Recent fluid therapy or procedures involving IV fluids or drugs causing marked haemodynamic effects can also precipitate decompensation in dogs and cats.
Treatment approach
Your initial aim here is to treat the congestion (by clearing pulmonary oedema) and support cardiac output. Be sure to bear in mind the type of disease process occurring – dogs with volume overload (such as degenerative mitral valve disease, dilated cardiomyopathy) are VERY different to cats with hypertrophic cardiomyopathy (which is a disease of predominantly diastolic dysfunction).
- Hospitalisation:
- Ideally admit patients for stabilisation in a hospital setting – they can be stabilised more quickly and monitored more closely in the crucial stages. It allows correction of sudden changes and enables investigations in a calmer, stepwise manner
- Stress control: using butorphanol and creating a calm environment makes a huge difference in improving respiratory efficiency
- Oxygen: flow-by or oxygen tents can be useful providing these do not cause undue stress or excessive heating. Diuresis is more important in left-sided failure as patients do not tend to be hypoxic.
- Diuretics:
- Frusemide (first line): intramuscular (IM) or intravenous (IV) is best. For the first dose, do not prioritise restraint of a breathless patient for intravenous access if it is causing significant stress – give IM initially, then place an IV catheter when they are more stable.
- Start with 2mg/kg and adjust according to patient response. Repeating this hourly in dogs until respiratory rate is decreasing, or until the patient has received a total of 8mg/kg over 4 hours.
- IMPORTANT: be more cautious in cats –their blood pressure can drop too quickly, reducing the intracardiac, worsening diastolic function and causing a physiologic increase in heart rate which can worsen outflow tract obstruction and increase myocardial workload. Aim to drop down to 1mg/kg for subsequent doses, or increase the dose interval.

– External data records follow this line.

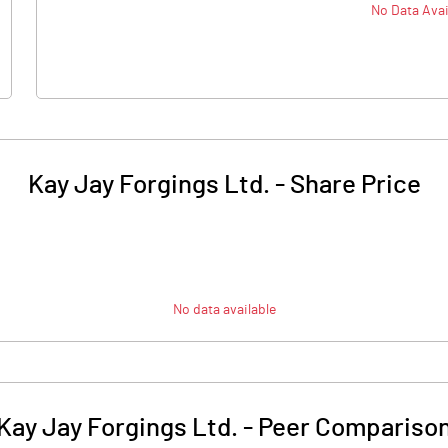
No Data Avai
Kay Jay Forgings Ltd.
-
Share Price
No data available
Kay Jay Forgings Ltd.
-
Peer Compariso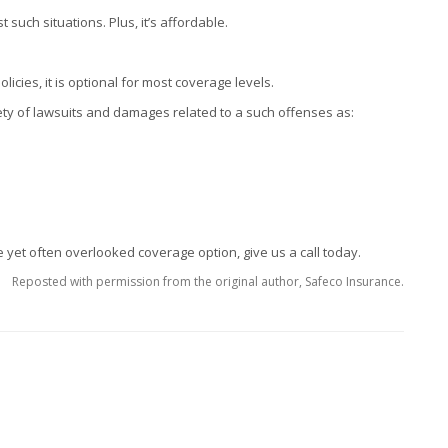
such situations. Plus, it’s affordable.
cies, it is optional for most coverage levels.
ety of lawsuits and damages related to a such offenses as:
 yet often overlooked coverage option, give us a call today.
Reposted with permission from the original author, Safeco Insurance.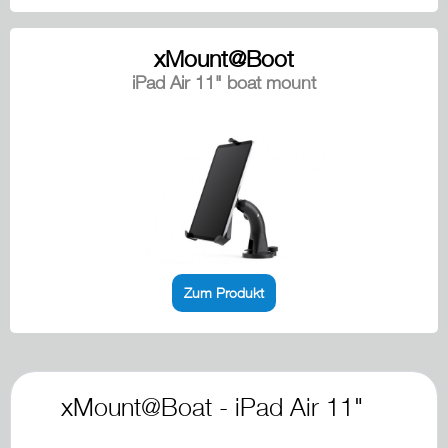
xMount@Boot
iPad Air 11" boat mount
Zum Produkt
xMount@Boat - iPad Air 11"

- If oral frusemide resistance is suspected, parenteral frusemide is still effective. Once the patient is stable, consider transferring to an alternative oral diuretic (such as torasemide)
- Effusions:
- Use POCUS to check for pleural or pericardial effusion, and drain these where significant (see our article on pericardial effusions for more information)
- Pimobendan:
- Used in patients with reduced systolic function to help support clearing congestion by improving forward function
- Do not use in patients with suspected/evidence of outflow tract obstruction
- IV preparation is available (but not licenced in cats), although this is an expensive single-dose. Instead give this orally once the patient is less breathless.
- Rate control:
- Sinus tachycardia is a NORMAL physiological response to advanced structural disease and CHF. This does not need correcting. If you aren’t sure, record and ECG and we can always help interpret it for you.
- If you have evidence of a tachyarrhythmia, aim for initial stabilisation of the patient with diuretics (+/- positive inotrope) first to improve respiratory rate before considering specific anti-arrhythmic drugs.
Summary
Before diving in and reaching for the frusemide, take a step back and double check the following:
- Are you confident this is CHF – not respiratory disease or something else?
- What’s the likely trigger? Tailor treatment accordingly.
- Are there complicating factors (e.g., endocrine disease, arrhythmia)?
These patients can be tricky to manage, particularly if you’ve taken over a case part-way through. It is always useful to go back to basics if patients aren’t responding as you may expect. And if you aren’t sure, we would be happy to help with case advice or referral.